VOCI FORNITE:

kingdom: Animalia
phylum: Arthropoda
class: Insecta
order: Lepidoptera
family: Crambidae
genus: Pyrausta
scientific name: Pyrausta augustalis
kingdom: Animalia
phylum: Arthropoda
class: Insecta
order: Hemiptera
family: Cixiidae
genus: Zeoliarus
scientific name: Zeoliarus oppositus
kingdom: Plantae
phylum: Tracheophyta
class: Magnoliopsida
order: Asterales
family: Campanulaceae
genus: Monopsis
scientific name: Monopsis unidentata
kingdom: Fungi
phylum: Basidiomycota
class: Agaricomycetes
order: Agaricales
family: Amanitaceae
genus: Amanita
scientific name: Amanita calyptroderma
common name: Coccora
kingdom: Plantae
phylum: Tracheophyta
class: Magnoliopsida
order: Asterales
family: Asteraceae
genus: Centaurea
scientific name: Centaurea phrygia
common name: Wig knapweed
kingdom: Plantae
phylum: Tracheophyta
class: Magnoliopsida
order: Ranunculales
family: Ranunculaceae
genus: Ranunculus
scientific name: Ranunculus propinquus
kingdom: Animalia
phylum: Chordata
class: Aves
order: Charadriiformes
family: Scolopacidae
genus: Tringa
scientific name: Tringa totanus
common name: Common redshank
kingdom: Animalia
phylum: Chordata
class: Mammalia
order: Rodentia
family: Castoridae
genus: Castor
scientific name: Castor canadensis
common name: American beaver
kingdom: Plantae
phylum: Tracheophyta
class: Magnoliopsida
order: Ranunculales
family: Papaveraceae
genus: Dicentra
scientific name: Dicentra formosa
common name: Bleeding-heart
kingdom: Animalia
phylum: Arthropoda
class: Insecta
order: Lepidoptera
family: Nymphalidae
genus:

LAVORO DA SVOLGERE:
Estrai tutte le righe riportate sopra e ricopiale senza alcuna modifica, dalla prima all'ultima.

RISULTATO:
kingdom: Animalia
phylum: Arthropoda
class: Insecta
order: Lepidoptera
family: Crambidae
genus: Pyrausta
scientific name: Pyrausta augustalis
kingdom: Animalia
phylum: Arthropoda
class: Insecta
order: Hemiptera
family: Cixiidae
genus: Zeoliarus
scientific name: Zeoliarus oppositus
kingdom: Plantae
phylum: Tracheophyta
class: Magnoliopsida
order: Asterales
family: Campanulaceae
genus: Monopsis
scientific name: Monopsis unidentata
kingdom: Fungi
phylum: Basidiomycota
class: Agaricomycetes
order: Agaricales
family: Amanitaceae
genus: Amanita
scientific name: Amanita calyptroderma
common name: Coccora
kingdom: Plantae
phylum: Tracheophyta
class: Magnoliopsida
order: Asterales
family: Asteraceae
genus: Centaurea
scientific name: Centaurea phrygia
common name: Wig knapweed
kingdom: Plantae
phylum: Tracheophyta
class: Magnoliopsida
order: Ranunculales
family: Ranunculaceae
genus: Ranunculus
scientific name: Ranunculus propinquus
kingdom: Animalia
phylum: Chordata
class: Aves
order: Charadriiformes
family: Scolopacidae
genus: Tringa
scientific name: Tringa totanus
common name: Common redshank
kingdom: Animalia
phylum: Chordata
class: Mammalia
order: Rodentia
family: Castoridae
genus: Castor
scientific name: Castor canadensis
common name: American beaver
kingdom: Plantae
phylum: Tracheophyta
class: Magnoliopsida
order: Ranunculales
family: Papaveraceae
genus: Dicentra
scientific name: Dicentra formosa
common name: Bleeding-heart
kingdom: Animalia
phylum: Arthropoda
class: Insecta
order: Lepidoptera
family: Nymphalidae
genus:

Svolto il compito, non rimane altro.